Render each line of the data as a Markdown table with the columns Row and Line, skipping blank lines and leaving out the pictures.

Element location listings
-=-=-=-=-

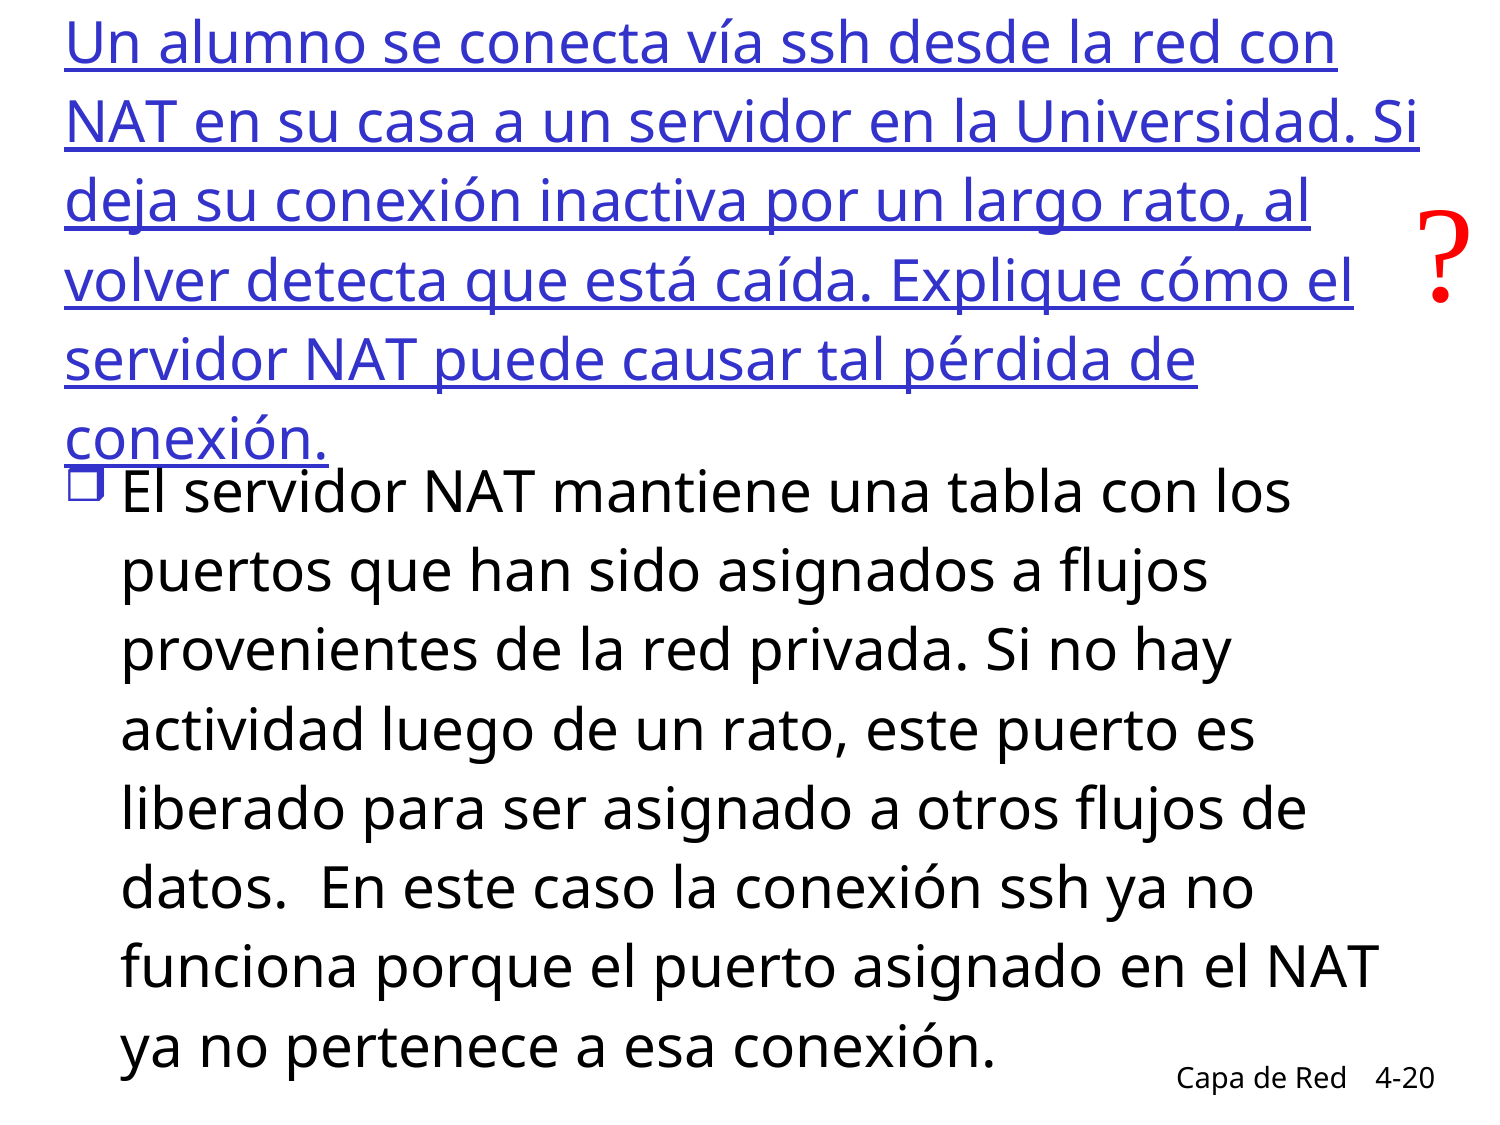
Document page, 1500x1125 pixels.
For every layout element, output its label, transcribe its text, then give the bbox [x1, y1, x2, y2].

title Un alumno se conecta vía ssh desde la red con NAT en su casa a un servidor en la Universidad. Si deja su conexión inactiva por un largo rato, al volver detecta que está caída. Explique cómo el servidor NAT puede causar tal pérdida de conexión. [64, 78, 1452, 400]
list El servidor NAT mantiene una tabla con los puertos que han sido asignados a flujos provenientes de la red privada. Si no hay actividad luego de un rato, este puerto es liberado para ser asignado a otros flujos de datos. En este caso la conexión ssh ya no funciona porque el puerto asignado en el NAT ya no pertenece a esa conexión. [64, 450, 1452, 937]
text_box ? [1399, 156, 1484, 353]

-=-=-=-=-

§ Written response:
| Row | Line |
|---|---|
| 1 | Document page, 1500x1125 pixels. |
| 2 | For every layout element, output its label, transcribe its text, then give the bbox [x1, y1, x2, y2]. |
| 3 | title Un alumno se conecta vía ssh desde la red con NAT en su casa a un servidor en la Universidad. Si deja su conexión inactiva por un largo rato, al volver detecta que está caída. Explique cómo el servidor NAT puede causar tal pérdida de conexión. [64, 78, 1452, 400] |
| 4 | list El servidor NAT mantiene una tabla con los puertos que han sido asignados a flujos provenientes de la red privada. Si no hay actividad luego de un rato, este puerto es liberado para ser asignado a otros flujos de datos. En este caso la conexión ssh ya no funciona porque el puerto asignado en el NAT ya no pertenece a esa conexión. [64, 450, 1452, 937] |
| 5 | text_box ? [1399, 156, 1484, 353] |